Your argument relies on assumed position of the moon based on your best guess and the same for the sun which we do not see in the video. I do agree that your contentions are seemingly impossible if we assume what you've laid out in the op. But like markjo said, you've presented no evidence about where the sun is.
Please discover the definitions of dawn and dusk.
We know where the sun is when the moon is fully eclipsed... it's directly behind the earth, lined up with the earth and moon.
Excuses that the sun is "also" refracted 0.5 degrees into the air are meaningless when we see that the required angles of refraction must be significantly more than a 0.5 degrees here and there for any of this to occur.
Oh, so you don't think this video depicts a selenelion?
I'm not making excuses, I've been hammering on about all the things that you haven't considered before you drew your initial conclusions in the op. If the moon is as high as it is in the video and if the sun hasn't even risen yet until the moon is much closer to the horizon toward the end of the video, then I don't see the problem. Since there is no evidence of what is going on with the apparent position of the sun other than the fact that it looks like dawn, then what else can be said?
We don't need to know the position of the sun behind the camera for this.
When the moon is eclipsed we know that the sun, earth, and moon are completely aligned. At this moment in the video we can see that the moon is several moon-diameters above the horizon line. I estimate over 4.5 moon diameters with a ruler.

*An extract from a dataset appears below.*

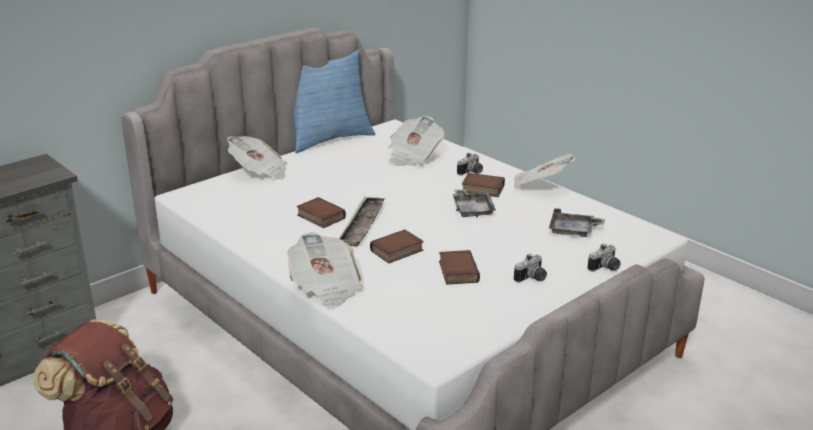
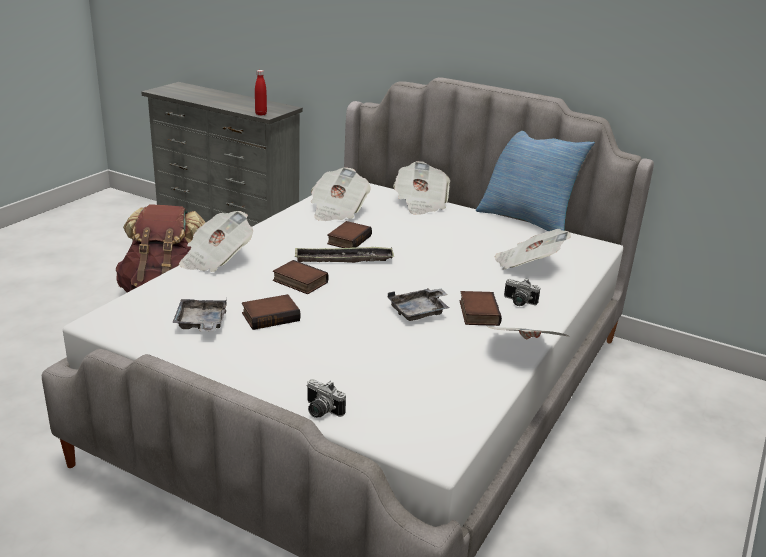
camera: 70 degrees right, 0 degrees up
camera [514,254,547,283] -> none
grey tray [549,208,605,237] -> grey tray moved to [172,298,227,332]
none -> red bottle [255,70,267,116]
none -> newspaper [311,167,371,221]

Knowing that the moon takes up 0.5 degrees of the sky, we can compute (0.5 x 4.5) that moon is over 2.25 degrees above the horizon.
Thinking back to the scaled model; if it takes over 1 degree of refraction just to get the moon to the horizon, and it must take an additional 2.25 degrees to get into its position into the sky, the moon must therefore be refracted at least 3.25 degrees to be where it is.
This is ignoring that the moon must be even lower than the last scaled model I posted depicts, beneath the earth's shadow, to account for it being lit from the bottom up.
Altogether, we see that the scenario is plainly impossible.